Farming Today; Open Country
BBC Radio 4

“I’m looking at Poole Harbour,” broods the Farming Today presenter, Charlotte Smith (25 July, 6.30am), making her way towards an oyster nursery. “And at a scene which is so reminiscent of so many holidays spent in England. It’s raining. It’s just a typically British summer day. But . . . we haven’t come here to moan.” And immediately on to a report from the Burry Estuary in South Wales, suffering a wave of unexplained and catastrophic cockle mortalities. Trudging along with the correspondent Trish Campbell and a fisheries representative, we crunched countless old shells strewn on the shore. An entirely mysterious situation, desperate cockle-pickers are now forced to take increasingly small clams in the hope of finding ones that stay alive even briefly.

“Nobody would normally gather them at such an extreme size,” the representative mourned. “We even make home-made riddles to keep them in our nets.” For a moment, there floated the irresistible image of cockle-pickers murmuring Daedalean tongue-twisters, coaxing miniature creatures to a longer life. But no: these riddles are in fact the finest of sieves, filtering the still-living from the multitudinous dead.

Yet more crunching.
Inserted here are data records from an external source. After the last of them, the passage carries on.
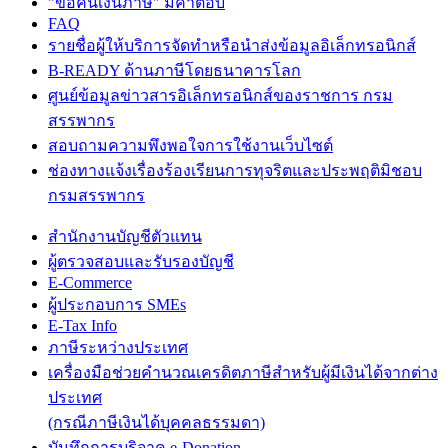
"ขอคืนเงินภาษี" มีคำตอบ
FAQ
รายชื่อผู้ให้บริการจัดทำหรือนำส่งข้อมูลอิเล็กทรอนิกส์
B-READY ด้านภาษีโดยธนาคารโลก
ศูนย์ข้อมูลข่าวสารอิเล็กทรอนิกส์ของราชการ กรม
สรรพากร
สอบถามความพึงพอใจการใช้งานเว็บไซต์
ช่องทางแจ้งเรื่องร้องเรียนการทุจริตและประพฤติมิชอบ
กรมสรรพากร
สำนักงานบัญชีตัวแทน
ผู้ตรวจสอบและรับรองบัญชี
E-Commerce
ผู้ประกอบการ SMEs
E-Tax Info
ภาษีระหว่างประเทศ
เครื่องมือช่วยคำนวณเครดิตภาษีสำหรับผู้มีเงินได้จากต่าง
ประเทศ
(กรณีภาษีเงินได้บุคคลธรรมดา)
บันทึกการบริจาค e-Donation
Campbell points out wild horses crossing the corpse-strewn marsh in the distance, and a couple of tenacious sheep. “I can tell you’re quite upset about all of this,” she soothed both guest and listener, just as Helen Mark had soothed a young marine biologist on Open Country half an hour earlier in a feature from the North Antrim coast. “We’re finding something called a spiny sea crab,” the scientist had worried, “which is a very large ­species normally found in far warmer waters.” Mark made intrigued but concerned noises. “And also a giant sea cucumber,” he continued: “basically a big . . . black . . . thing.”

But back to drizzly Poole and those oysters. It turns out that, for your average bivalve mollusc trying to eke out an existence on the south coast of England, life is a constant struggle against not just algal toxins and blooms upswelling from deeper waters, but herpes. An oyster with herpes: the very definition of cosmic disfavour? Surely the sight of one might draw a tear from even the most invincible of eyes. Stay vigilant, peeps. And happy holidays!